# Retrofit of Bluetooth in Golf VI



## kriskringle (Jan 6, 2012)

Hello all,

I am in the middle of getting the information together for a retrofit of a MFSW (MFL), Bluetooth, and MEDIA-IN for a 2009 TDI. Really need a wiring diagram, and some infos. Bought most of the stuff from CarSystems in Poland. (Right next door ya know)...I would also like to install the overhead console, but need to know where to integrate it into the harness. (Great write-up on the VOLK-L unit here: http://forums.vwvortex.com/showthread.php?4084743-Installing-Volk-L-bluetooth-kit-(long-lotsa-pics)) 
Here is what I have written up so far: Installation of Bluetooth / MEDIA-IN / and MFL in 2009 Golf

Has anyone installed the Bluetooth kit from the company in Poland? BTW, I think he ripped the instructions off from 71sbeetle...

CarSystems? I am wondering where (or if) the plugs for the speakers install...

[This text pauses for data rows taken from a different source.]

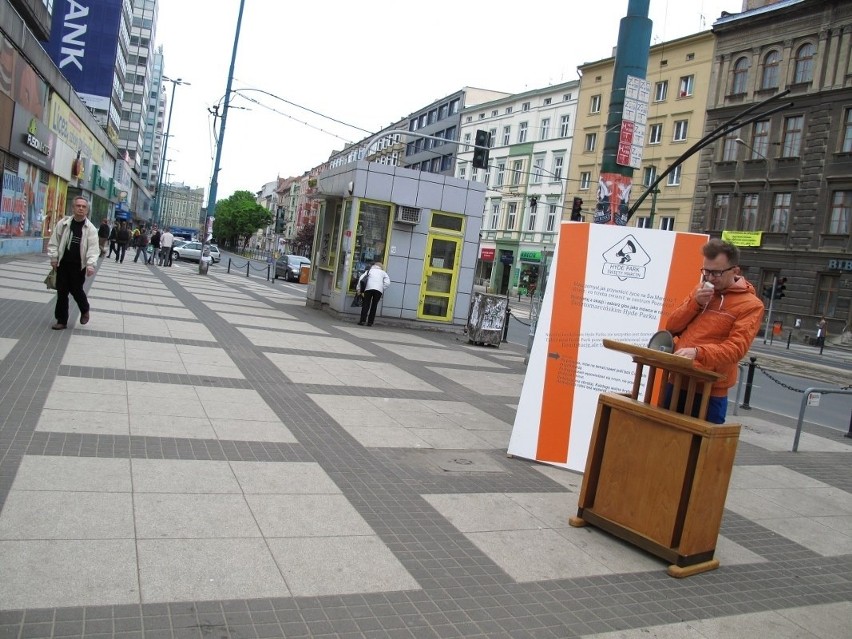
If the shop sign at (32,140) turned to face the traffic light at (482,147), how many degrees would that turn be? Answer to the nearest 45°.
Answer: approximately 45° to its left

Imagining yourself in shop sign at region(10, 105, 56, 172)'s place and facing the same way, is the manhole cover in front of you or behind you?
in front

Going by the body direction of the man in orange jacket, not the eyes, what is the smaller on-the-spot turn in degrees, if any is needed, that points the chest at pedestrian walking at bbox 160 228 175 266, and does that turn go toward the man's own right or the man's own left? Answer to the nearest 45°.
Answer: approximately 90° to the man's own right

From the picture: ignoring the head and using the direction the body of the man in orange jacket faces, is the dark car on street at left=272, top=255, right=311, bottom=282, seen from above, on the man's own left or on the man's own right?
on the man's own right

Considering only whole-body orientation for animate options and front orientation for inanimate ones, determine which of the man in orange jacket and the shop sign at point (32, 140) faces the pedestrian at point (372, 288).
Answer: the shop sign

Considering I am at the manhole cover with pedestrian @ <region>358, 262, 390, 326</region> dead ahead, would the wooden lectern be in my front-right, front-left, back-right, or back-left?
back-right

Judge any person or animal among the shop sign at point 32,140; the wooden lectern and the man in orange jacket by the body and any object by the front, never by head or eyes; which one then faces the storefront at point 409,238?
the shop sign

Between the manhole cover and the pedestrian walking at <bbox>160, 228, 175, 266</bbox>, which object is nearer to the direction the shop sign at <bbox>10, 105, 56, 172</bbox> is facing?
the manhole cover

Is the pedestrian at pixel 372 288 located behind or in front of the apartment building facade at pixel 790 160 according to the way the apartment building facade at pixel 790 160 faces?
in front

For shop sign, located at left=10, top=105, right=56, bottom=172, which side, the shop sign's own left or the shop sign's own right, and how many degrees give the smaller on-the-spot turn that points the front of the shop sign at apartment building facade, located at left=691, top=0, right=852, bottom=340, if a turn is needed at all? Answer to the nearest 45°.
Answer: approximately 45° to the shop sign's own left

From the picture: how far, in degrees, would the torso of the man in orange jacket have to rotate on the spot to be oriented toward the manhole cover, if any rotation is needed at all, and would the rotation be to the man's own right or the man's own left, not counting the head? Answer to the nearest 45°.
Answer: approximately 90° to the man's own right

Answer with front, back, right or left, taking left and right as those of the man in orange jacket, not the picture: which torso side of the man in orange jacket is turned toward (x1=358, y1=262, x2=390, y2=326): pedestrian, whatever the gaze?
right

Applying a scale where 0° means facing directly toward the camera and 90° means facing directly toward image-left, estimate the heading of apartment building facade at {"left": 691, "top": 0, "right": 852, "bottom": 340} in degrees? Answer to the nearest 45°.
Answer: approximately 45°

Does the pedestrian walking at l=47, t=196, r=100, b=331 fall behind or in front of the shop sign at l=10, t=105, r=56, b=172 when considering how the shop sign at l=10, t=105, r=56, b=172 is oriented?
in front

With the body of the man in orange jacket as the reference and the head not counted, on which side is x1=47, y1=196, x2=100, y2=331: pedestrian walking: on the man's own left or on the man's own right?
on the man's own right
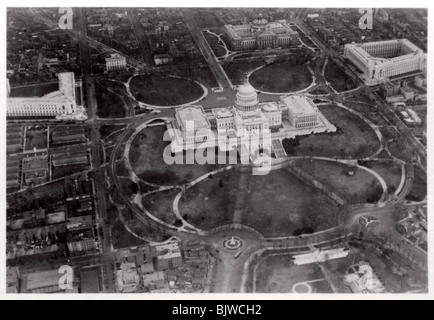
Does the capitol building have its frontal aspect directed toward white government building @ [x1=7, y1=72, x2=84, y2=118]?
no
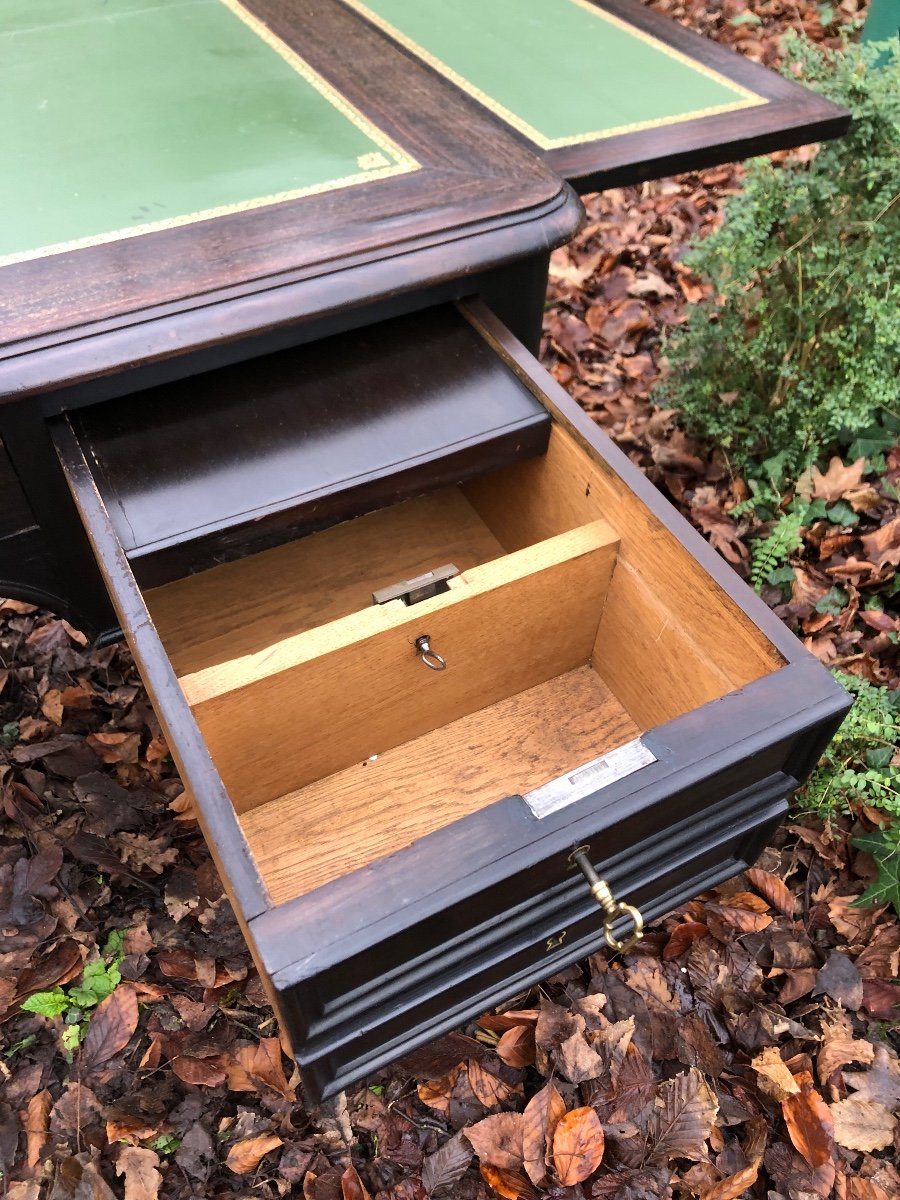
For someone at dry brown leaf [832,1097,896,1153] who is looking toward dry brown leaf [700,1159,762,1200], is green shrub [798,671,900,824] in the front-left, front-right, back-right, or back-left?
back-right

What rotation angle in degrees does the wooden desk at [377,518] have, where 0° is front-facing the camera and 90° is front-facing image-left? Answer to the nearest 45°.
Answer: approximately 315°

Are there plugs in the auto already? Another thing that is strange is that the way they are connected seems to be wrong; when I compare the B-T Harness to the one for the Media-in harness, there are a few discrepancies:

1. On the Bluetooth, the one speaker plug is connected to terminals 6 and 7. The problem being, that this corresponds to RF - and LR + on the MDI harness, additionally, the other connection for the speaker goes to 4 (WH/BL), and 10, which is LF-. Confused yet? Jeepers, I hope someone has a clue, because I do not...

2. The pink 'phone-mute' wire goes from the radio to the bus on the Media-in harness, but on the B-T harness, it goes from the plug on the B-T to the radio-that is no connetion to the 'bus-Side of the harness...

I hope someone has installed one of these already, I am trying to find a wiring diagram to figure out the connections, as I am planning on integrating the B-T and Media-in box at the same time....Thanks Jonathan


----------